**Selected excerpt**.
============================================================
Are there any tips or guides for qualifying gears for use after corrosion? I have a palloid gear set that spent a short time immersed in salt water and has bloomed a bit.

RE: Gear Corrosion

'a bit' may not be a problem.. I'd expect you would want to disassemble the gearset, remove any corrosion present, refinish the gears as necessary to provide the right tooth surface finish, characterize any dimensional losses as a result of that process, and then determine if they are suitable for continued service.

This of course may not be possible, if you can't afford the downtime, can't disassemble the gearset, or whatever other issues may arise.

If this is a set which is very low load, you may be able to just run them and let the gears 'descale' themselves on mating surfaces. Much depends on your application.

RE: Gear Corrosion


We are hand buffing to clean with nylon mesh abrasive. This pic is before any cleaning. Pic is not the best due to back light. To me, the corrosion is similar to corrective pitting but I don't know if corrosion causes other issues. All bearings are being replaced, they were much worse off.

Some specifics about the application are 2500 horsepower at 250 rpm through ~3.5:1.

RE: Gear Corrosion

I recommended to have a gear shop use a gear checker analyze the gears before touching them (to late), analyze(measure) the surface finish before and after.
have them do alight abrasive blast, vapor blast preferred, , (do not use aluminum oxide) do not go over 70 PSI pressure)
then apply super finish (16 micro)if possible then re-chart the gears, then post hydrogen embrittlement bake gears, since I don't know
the steel and heat treat, stick to 300 deg, see AMS 2759/9

RE: Gear Corrosion

The steel is 18crnimo7-6.

Hydrogen embrittlement crossed my mind which is why I came here. The immersion lasted several days, the gear was never loaded in that condition.

Can you explain the aluminum oxide issue? The nylon mesh abrasive, Scotch-Brite, is aluminum oxide based.

RE: Gear Corrosion


the blasters will try to do a good job blasting with aluminum oxide blasting and don't realize they are removing to much material changing size and configuration.
aluminum oxide blasting is a very aggressive and works well , but for gears it can scrap them out.
the involute and lead, toe in and toe out will and can change drastically. same with super finish, need to tell the suppliers to remove very little stock, just a slight clean up.
that is why I recommended to analyze the gears before and after. spiral bevels is all about center distance and back lash. to obtain the correct toe in and toe out.

RE: Gear Corrosion

I really appreciate the knowledge given here. My powers that be are not familiar with these invisible problems. It will be a while before I learn the consequences of our choice (if any) but I have 10 of these units in operation and if this one fails prematurely I'd like to not make assumptions.
============================================================
**Request A**.
According to the gear corrosion thread, what steel are the gears made of?
**Request B**.
Reproduce the passage of the gear corrosion thread that begins at the words "that is why" and stops after "not make assumptions.".

**Record set**.
============================================================
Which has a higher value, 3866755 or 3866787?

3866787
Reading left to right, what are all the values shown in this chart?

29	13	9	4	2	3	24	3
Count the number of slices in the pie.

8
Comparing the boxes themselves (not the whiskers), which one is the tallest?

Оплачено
============================================================
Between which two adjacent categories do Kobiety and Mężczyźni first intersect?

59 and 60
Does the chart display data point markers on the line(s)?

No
============================================================
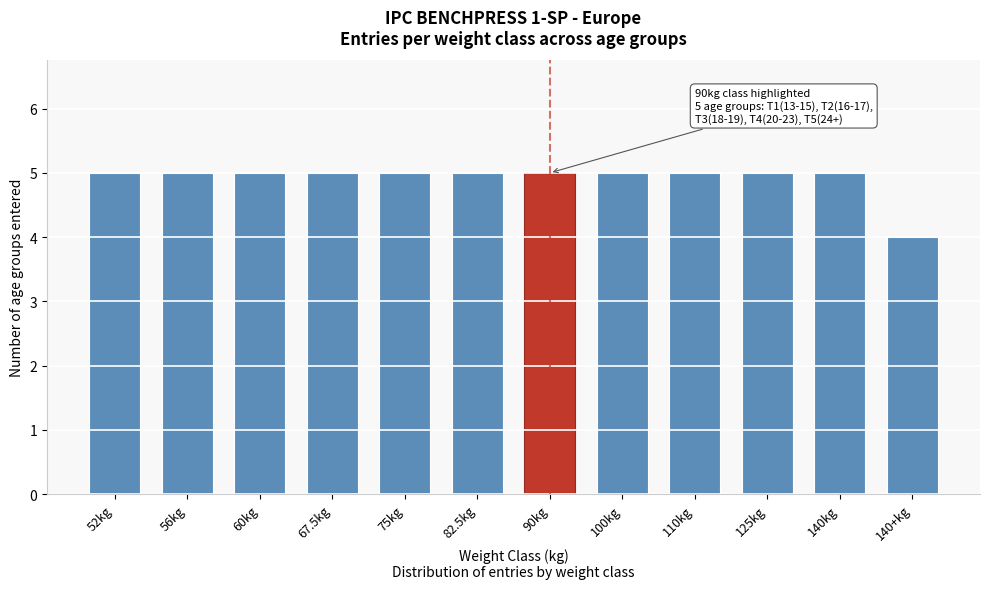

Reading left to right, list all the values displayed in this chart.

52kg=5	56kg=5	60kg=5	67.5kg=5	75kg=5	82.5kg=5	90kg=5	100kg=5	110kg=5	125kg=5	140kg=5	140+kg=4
============================================================
**Exercise output A**.
18crnimo7-6

**Exercise output B**.
that is why I recommended to analyze the gears before and after. spiral bevels is all about center distance and back lash. to obtain the correct toe in and toe out.

RE: Gear Corrosion

I really appreciate the knowledge given here. My powers that be are not familiar with these invisible problems. It will be a while before I learn the consequences of our choice (if any) but I have 10 of these units in operation and if this one fails prematurely I'd like to not make assumptions.